Tate McRae, la talentosa artista canadiense que ha ido ganando terreno en la escena musical internacional, se presentó en el Palacio Vistalegre de Madrid con su álbum ‘So Close To What’, mostrando una energía y veracidad que la distinguen en la industria. La joven de 21 años logró mover al público desde el primer acorde, transformando el recinto en una pista de baile vibrante. Con una coreografía meticulosamente ensayada, McRae irrumpió en el escenario con una confianza que rivaliza con la de grandes estrellas, dejando claro que su presencia escénica va más allá de simples comparaciones.
A medida que el concierto avanzaba, la figura de Britney Spears, cuya influencia permanece palpable en la cultura pop, se coló en la mente de algunos espectadores. En el marco del 25 aniversario de su célebre álbum ‘Oops!… I Did It Again’, el legado de Spears resuena fuertemente, caracterizando un modelo de espectáculo que McRae parece haber asumido como fuente de inspiración. La fusión de danza, música en vivo y una fuerte presencia escénica son componentes esenciales que perpetúan el concepto de espectáculo pop que ambas artistas encarnan a su manera.
El espectáculo se inició energéticamente con el tema «Miss Possessive», que permitió a McRae establecer rápidamente su autoridad sobre el escenario. Las canciones siguientes, «2 hands» y «guilty conscience», mantuvieron a la audiencia en un estado de euforia constante. Sin embargo, fue durante el segundo acto donde la artista mostró su versatilidad, combinando momentos de intensidad con pasajes más íntimos, incluyendo la evocadora «Purple lace bra», donde la sensualidad se apoderó del ambiente, permitiendo a los asistentes disfrutar de una experiencia más cercana y personal.
La conexión de McRae con el público no solo se basó en la intensidad de sus temas, sino también en su habilidad para variar el tono y la emoción de su actuación. Las interpretaciones acústicas de sus baladas más lentas dieron paso a una vulnerabilidad que resonó entre los espectadores, quienes coreaban las letras con fervor. Esta mezcla de energía desenfrenada y momentos de introspección demuestra que la joven artista sabe captar la atención de su público, manteniéndolos interesados y deseosos de más.

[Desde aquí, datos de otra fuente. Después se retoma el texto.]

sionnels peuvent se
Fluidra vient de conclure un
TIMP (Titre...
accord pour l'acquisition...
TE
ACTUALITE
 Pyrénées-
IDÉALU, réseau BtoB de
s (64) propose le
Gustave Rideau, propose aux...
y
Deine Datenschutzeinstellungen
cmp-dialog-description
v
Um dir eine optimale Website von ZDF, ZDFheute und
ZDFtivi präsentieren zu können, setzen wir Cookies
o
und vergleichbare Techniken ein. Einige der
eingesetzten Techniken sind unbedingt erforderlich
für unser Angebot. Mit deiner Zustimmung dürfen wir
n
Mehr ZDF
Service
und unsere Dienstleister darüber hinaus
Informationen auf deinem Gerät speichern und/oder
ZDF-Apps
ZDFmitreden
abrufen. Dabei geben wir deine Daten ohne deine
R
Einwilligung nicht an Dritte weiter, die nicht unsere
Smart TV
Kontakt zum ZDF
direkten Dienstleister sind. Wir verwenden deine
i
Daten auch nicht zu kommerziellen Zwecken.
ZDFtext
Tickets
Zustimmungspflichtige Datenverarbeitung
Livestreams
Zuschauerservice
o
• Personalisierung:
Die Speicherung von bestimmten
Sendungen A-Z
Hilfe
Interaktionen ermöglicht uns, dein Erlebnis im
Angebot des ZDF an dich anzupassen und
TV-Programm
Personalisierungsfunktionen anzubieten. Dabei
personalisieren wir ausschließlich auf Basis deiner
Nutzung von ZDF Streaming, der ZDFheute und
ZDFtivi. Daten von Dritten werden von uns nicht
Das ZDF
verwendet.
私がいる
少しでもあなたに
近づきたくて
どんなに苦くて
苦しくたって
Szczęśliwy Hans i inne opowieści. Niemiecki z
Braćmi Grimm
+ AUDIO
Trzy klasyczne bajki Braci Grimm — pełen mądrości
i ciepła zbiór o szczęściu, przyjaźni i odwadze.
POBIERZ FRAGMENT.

El desenlace del concierto fue un testimonio del talento y la autenticidad de Tate McRae. Su repertorio abarcó una variedad de emociones, llevándonos desde la alegría del baile hasta la reflexión a través de sus letras íntimas. A pesar de las claras influencias en su estilo, McRae establece su propio camino en la música, creando una conexión fuerte con sus seguidores que reafirma que su éxito proviene de ser genuinamente ella misma. Sin duda, el paso de la artista en el escenario de Madrid dejó una huella imborrable en sus fans, reafirmando su lugar en la vanguardia del pop contemporáneo.